You're completely misrepresenting what the No True Scotsman fallacy is. The key characteristic of a No True Scotsman fallacy is that the arguers original claim is revised to handle a counterexample. In the titular example, the arguer originally says "no Scotsman does x," and the obvious implied definition of "Scotsman" is simply a man from Scotland. But when faced with a counterexample (a man from Scotland who does do x), the arguer revises the original claim by adding the word "true." Under this revelation, the arguer's original claim is not an actual claim about what men from Scotland do, but rather a proposed definition for the term "true Scotsman."
Most of the time I see No True Scotsman called, it's because they were using ordinary imprecise language even though their group is real and the word they used for it is reasonable. Not because they were proposing a 'true' definition.
Such as 'no vegan eats meat' 'what if they had fries at mcdonalds with secret meat in the oil' 'okay no vegan purposefully eats meat' 'ha! you narrowed the group! no true scotsman! you lose!'
>You're completely misrepresenting what the No True Scotsman fallacy is. The key characteristic of a No True Scotsman fallacy is that the arguers original claim is revised to handle a counterexample.
Yes. I don't think I'm misrepresenting it. Revising an original claim to handle a counterexample is something that is essential in actual conversations. It can just mean you forgot an important distinction in your original claim.
>Under this revelation, the arguer's original claim is not an actual claim about what men from Scotland do, but rather a proposed definition for the term "true Scotsman."

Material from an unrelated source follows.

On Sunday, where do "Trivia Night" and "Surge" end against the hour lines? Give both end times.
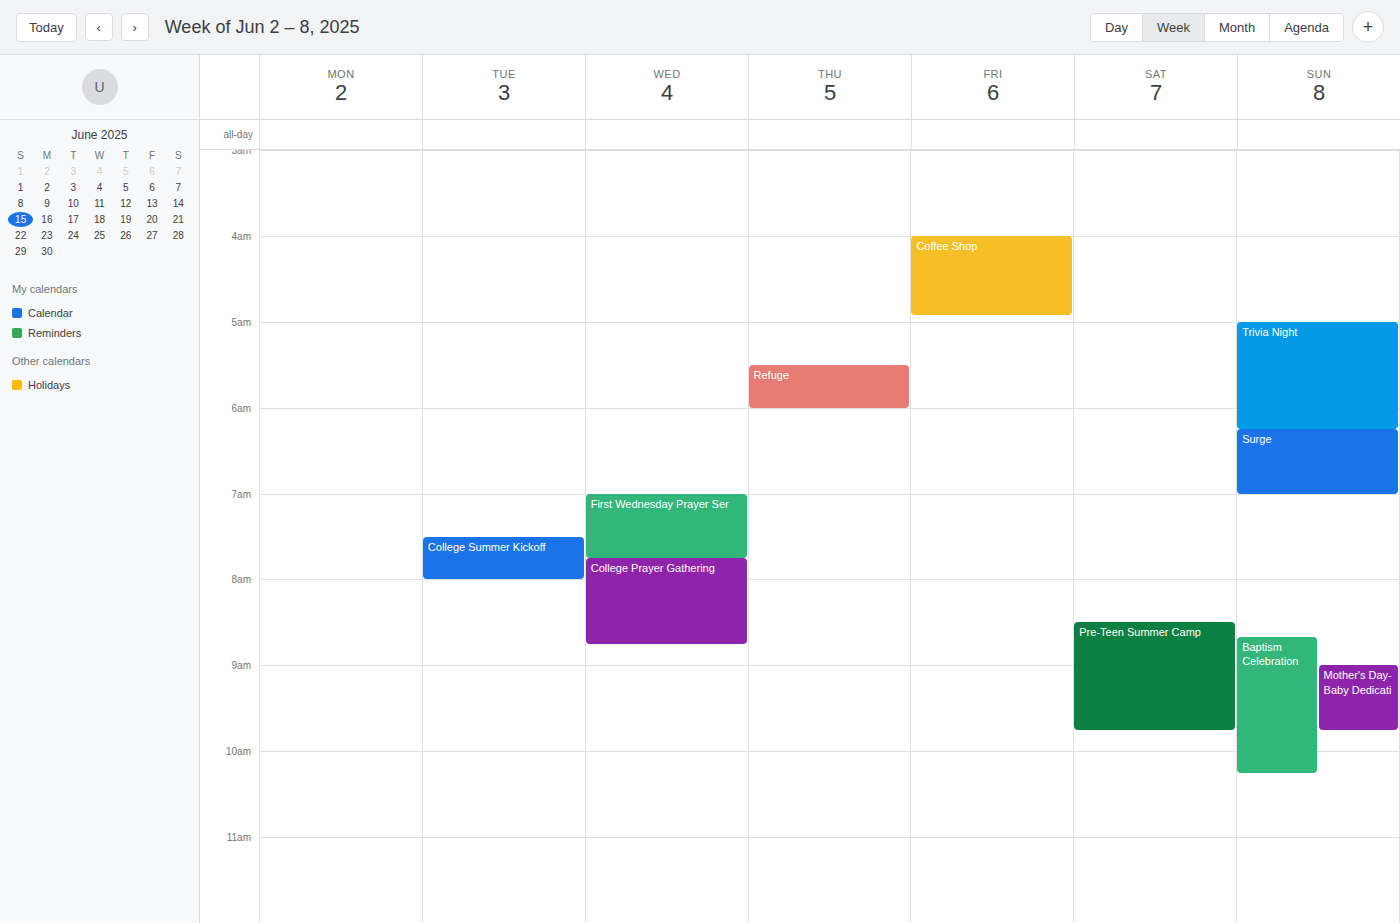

That's beside the point. In real life conversations, we often use the term X to mean the essense of X (the true X) and not just the bare notion of X. That is, there's nothing fallacious about the following exchange:
The example you give about metal fans and Bieber is a perfect example of No True Scotsman. The term "metal fan" will be widely understood to mean "someone who likes metal music," not "someone who never listens to anything other than metal music." The initial claim is clearly false, so the person revises the claim to contain the word "true," which reduces the argument to nothing more than "well I refuse to consider you a metal fan if you listen to Bieber."